Background . Previous studies assessing various cytokines in the critically ill/injured have been uninformative in terms of translating to clinical care management. Animal abdominal sepsis work suggests that enhanced intraperitoneal (IP) clearance of Damage-Associated Molecular Patterns (DAMPs) improves outcome. Thus measuring the responses of DAMPs offers alternate potential insights and a representative DAMP, High Mobility Group Box-1 protein (HMGB-1), was considered. While IP biomediators are being recognized in critical illness/trauma, HMGB-1 behaviour has not been examined in open abdomen (OA) management. Methods . A modified protocol for HMGB-1 detection was used to examine plasma/IP fluid samples from 44 critically ill/injured OA patients enrolled in a randomized controlled trial comparing two negative pressure peritoneal therapies (NPPT): Active NPPT (ANPPT) and Barker's Vacuum Pack NPPT (BVP).
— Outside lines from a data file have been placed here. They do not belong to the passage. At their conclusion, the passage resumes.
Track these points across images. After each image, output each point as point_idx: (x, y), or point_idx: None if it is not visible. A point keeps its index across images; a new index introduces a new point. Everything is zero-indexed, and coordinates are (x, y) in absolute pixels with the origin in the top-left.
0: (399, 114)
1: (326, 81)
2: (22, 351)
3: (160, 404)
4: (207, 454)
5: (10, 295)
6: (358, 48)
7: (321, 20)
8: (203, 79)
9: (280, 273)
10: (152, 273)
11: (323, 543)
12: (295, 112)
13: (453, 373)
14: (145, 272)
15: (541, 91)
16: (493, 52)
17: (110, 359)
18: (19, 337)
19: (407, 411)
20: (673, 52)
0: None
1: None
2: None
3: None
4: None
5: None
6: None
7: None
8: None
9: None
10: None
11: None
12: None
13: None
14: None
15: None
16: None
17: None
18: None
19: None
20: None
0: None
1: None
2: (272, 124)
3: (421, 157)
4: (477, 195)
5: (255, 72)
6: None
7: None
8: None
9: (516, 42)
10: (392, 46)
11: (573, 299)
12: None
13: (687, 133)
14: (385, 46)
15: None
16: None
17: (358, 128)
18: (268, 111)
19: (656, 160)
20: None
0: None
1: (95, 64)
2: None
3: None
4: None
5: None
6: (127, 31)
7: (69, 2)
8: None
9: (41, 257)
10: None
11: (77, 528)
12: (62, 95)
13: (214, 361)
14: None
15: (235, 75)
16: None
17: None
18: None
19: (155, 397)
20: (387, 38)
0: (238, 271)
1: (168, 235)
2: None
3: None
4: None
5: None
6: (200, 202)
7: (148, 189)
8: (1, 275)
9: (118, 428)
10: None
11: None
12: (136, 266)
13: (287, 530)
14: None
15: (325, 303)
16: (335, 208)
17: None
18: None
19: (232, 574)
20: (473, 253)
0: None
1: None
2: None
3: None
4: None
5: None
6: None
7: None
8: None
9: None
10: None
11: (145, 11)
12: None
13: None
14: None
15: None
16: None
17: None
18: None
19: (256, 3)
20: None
Samples were collected and analyzed at the time of laparotomy and at 24 and 48 hours after. Results . There were no statistically significant differences in survivor versus nonsurvivor HMGB-1 plasma or IP concentrations at baseline, 24 hours, or 48 hours. However, plasma HMGB-1 levels tended to increase continuously in the BVP cohort. Conclusions . HMGB-1 appeared to behave differently between NPPT cohorts. Further studies are needed to elucidate the relationship of HMGB-1 and outcomes in septic/injured patients.